But my friend did. He explained the deep sense of hurt he felt from that fateful column, not just from what I said, but from the very public way in which I said it. I launched into an explanation—my frustration, the fact that those were the worst months of my entire life, and that I knew I hadn’t reached out to him the way a friend should, how self-centered I’d been because times were so fraught and troubled and painful. I explained it all.
And he said, “Okay… and…?”
And I apologized. I told him I was sorry. I didn’t ask for an apology from him for letting me feel abandoned during a critical moment, I didn’t push for him to accept a part of the falling out. The real crime was the public way in which I vented my frustration.
So now, in this column, I’m very publicly announcing my dumbassness. I’m sorry, my friend. Thank you for giving me a chance to apologize.
I’m glad we’re talking again.
I'm glad you're talking too. I'd never read your old column and didn't realize the break-up was more than just a proximity and single vs. married thing.
One thing I've learned in my profession is there's an ass for every saddle. Some people love big houses in the 'burbs and others love condos in the city. No one's wrong and aren't we all lucky that we don't live in Soviet-era concrete boxes?
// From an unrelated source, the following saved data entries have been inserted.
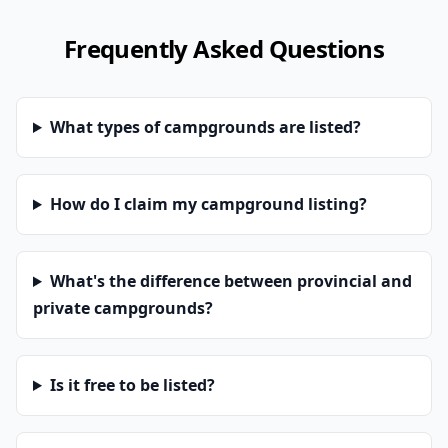
Frequently Asked Questions
What types of campgrounds are listed?
How do I claim my campground listing?
What's the difference between provincial and
private campgrounds?
Is it free to be listed?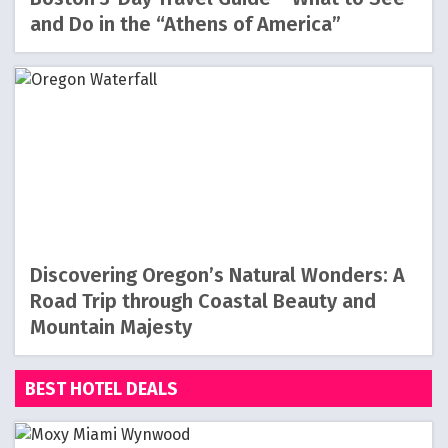
and Do in the “Athens of America”
Discovering Oregon’s Natural Wonders: A
Road Trip through Coastal Beauty and
Mountain Majesty
BEST HOTEL DEALS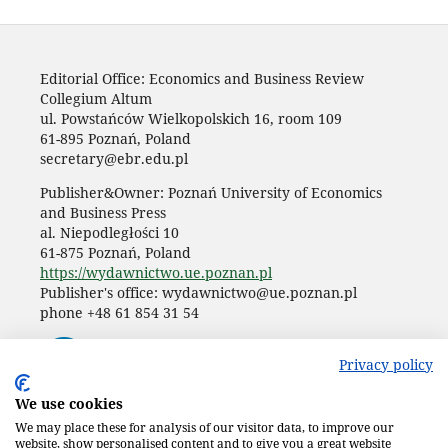
Editorial Office: Economics and Business Review
Collegium Altum
ul. Powstańców Wielkopolskich 16, room 109
61-895 Poznań, Poland
secretary@ebr.edu.pl
Publisher&Owner: Poznań University of Economics
and Business Press
al. Niepodległości 10
61-875 Poznań, Poland
https://wydawnictwo.ue.poznan.pl
Publisher's office: wydawnictwo@ue.poznan.pl
phone +48 61 854 31 54
Privacy policy
We use cookies
We may place these for analysis of our visitor data, to improve our
website, show personalised content and to give you a great website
Sometimes friends aren't able or available physically or emotionally to help us when we need it. Our paths diverge. But true friends finds their paths eventually cross again.
Hooray for both of you!
Posted by: Gretchen - LifeStyle Denver | October 06, 2008 at 09:40 PM
Impressive. Not only are you smart enough to acknowledge when crossing the line between private and public is not such a great idea, you're also humble enough to say the three little words "I am sorry."
- Props to you, Mr. E!
Ps. I remember the post when you "outed" the guy. Can't believe I've been addicted to DD for so long!